# One Shot Charters, 2014 pics



## sniperpeeps (Mar 5, 2011)

Well the season is about done for me, will probably have a couple more fun bottom fishing trips over the next week or two and then it will be full bore flounder fishing. Figured I would post a few of the best pictures from this past season. I was fortunate to have some awesome customers, friends, and family to fish with this past year. The season certainly exceeded my expectations and I am already looking forward to next year!


----------



## sniperpeeps (Mar 5, 2011)

More


----------



## sniperpeeps (Mar 5, 2011)

more


----------



## JD7.62 (Feb 13, 2008)

You killed it this year man! If 2014 was any indication of where youre going, 2015 should be awesome!


----------



## tbaxl (Mar 13, 2013)

Looks like you had a good season, and some very happy customers.


----------



## Tim_G (Feb 22, 2008)

This has been an odd year for fishing; difficult at times. Congrats on many successful trips! Thanks for sharing the photos.


----------



## Joerob5 (Feb 5, 2010)

I'm looking forward to some flounder fishing!


----------



## jcasey (Oct 12, 2007)

Very nice.. Looks like you have a few grouper spots, and that is an awesome YFT !


----------



## Chapman5011 (Mar 7, 2013)

Nice job putting your customers on the fish


----------



## Five Prongs Of Fury (Apr 15, 2008)

Lots of happy customers!!!


----------



## Ptpainton (Feb 16, 2013)

*Great Job*

Any day I can spend with my son's is a good one but the day we went out and caught all those Snapper won't be forgotten anytime soon! Time is limited youngsters make the most of it with those kids:thumbsup: I wish you the best next season Adam.


----------



## WhyMe (Apr 21, 2013)

Great job.
Whyme 
Mako My Dayo


----------



## Chris V (Oct 18, 2007)

Only your second season and you slammed 'em! Great job Capt, I hope I can make a few more trips with you next year.


----------



## panhandleslim (Jan 11, 2013)

You put some huge smiles on some people's faces.


----------



## Fielro (Jun 4, 2012)

Great trips Captain. Congrats


----------



## Mark Collins (Dec 27, 2012)

Awesome Job Captain :thumbup:


----------



## sniperpeeps (Mar 5, 2011)

Thanks yall, I appreciate the kind words.

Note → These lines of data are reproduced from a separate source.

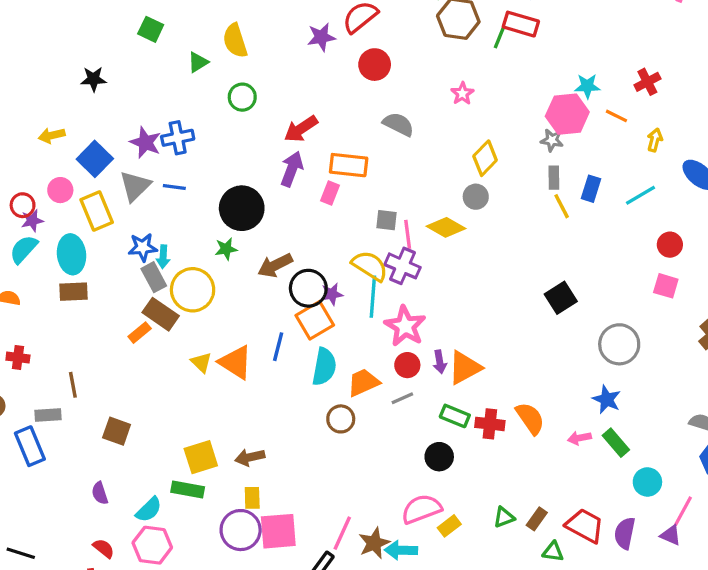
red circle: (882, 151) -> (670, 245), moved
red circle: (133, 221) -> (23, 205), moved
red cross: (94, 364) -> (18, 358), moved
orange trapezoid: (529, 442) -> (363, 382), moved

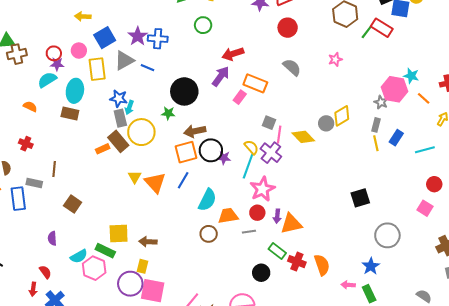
yellow diamond: (485, 158) -> (342, 116), moved
yellow semicircle: (370, 266) -> (251, 147), size x0.7
orange square: (315, 320) -> (186, 152), moved
pink hexagon: (152, 545) -> (94, 268), moved

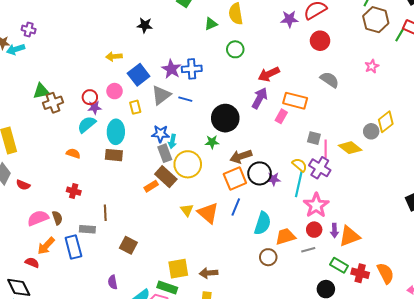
yellow rectangle: (97, 69) -> (135, 107), size x0.6

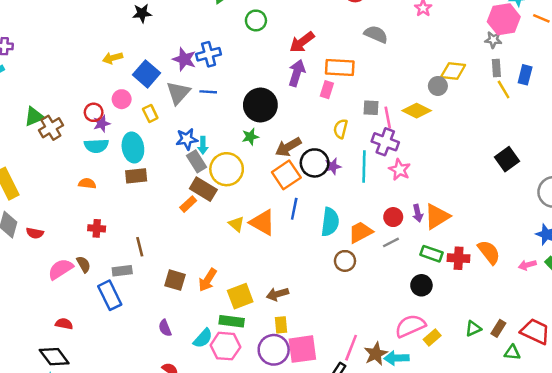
yellow diamond: (386, 122) -> (453, 71), turned 55
cyan semicircle: (87, 124) -> (96, 146), turned -132
yellow semicircle: (300, 165) -> (341, 129), moved, turned -105
pink star: (316, 205) -> (400, 170), moved, size x0.7
orange arrow: (46, 246) -> (208, 280), moved

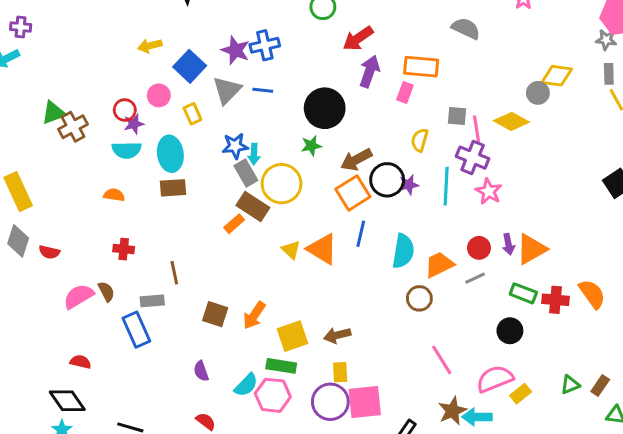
red arrow: (302, 42) -> (358, 38), moved
pink line: (351, 348) -> (442, 360), moved, turned -55

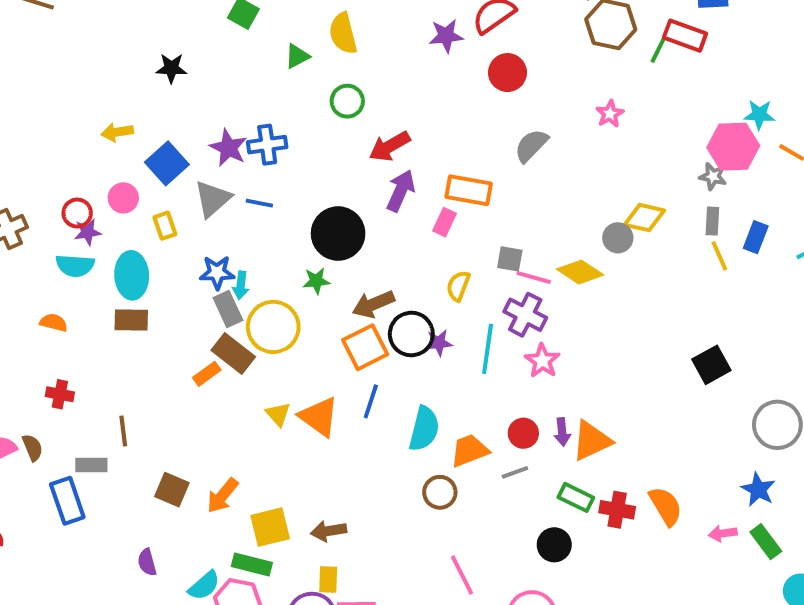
gray semicircle: (466, 28) -> (531, 146), turned -76
pink line: (477, 129) -> (534, 278), turned -70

Sent from my iPhone using Tapatalk


----------



## scott44 (Aug 17, 2013)

Those are quality specimens ! Those folks will remember catching those fish for a long time.


----------



## Joerob5 (Feb 5, 2010)

I already forgot and I think I need a refresher.


----------



## Scruggspc (Mar 20, 2013)

Boom somebody call NMF and tell them to watch this guy. Killed it capt! good job.


----------



## Wicked rods (Oct 4, 2014)

Very nice pics. Customers look like they had a blast. Congrats


----------



## fishnhuntguy (Feb 8, 2012)

Good job ! Looks like you got the "knack" for the kings. What ports do you charter out of ? Is it extra to troll for kings or is that in your standard rate ? Thanks


----------



## sniperpeeps (Mar 5, 2011)

fishnhuntguy said:


> Good job ! Looks like you got the "knack" for the kings. What ports do you charter out of ? Is it extra to troll for kings or is that in your standard rate ? Thanks



I primarily fish out of Destin but have the capability to fish Pensacola as well. King fishing is included in the standard rate, and they have just started to show back up consistently. Let me know if I can answer any other questions for you.


Sent from my iPhone using Tapatalk


----------



## fishnhuntguy (Feb 8, 2012)

*Maybe in June*

May give you a shout in June. Will be in Destin for a week. Love to catch them kings ! :thumbup:


----------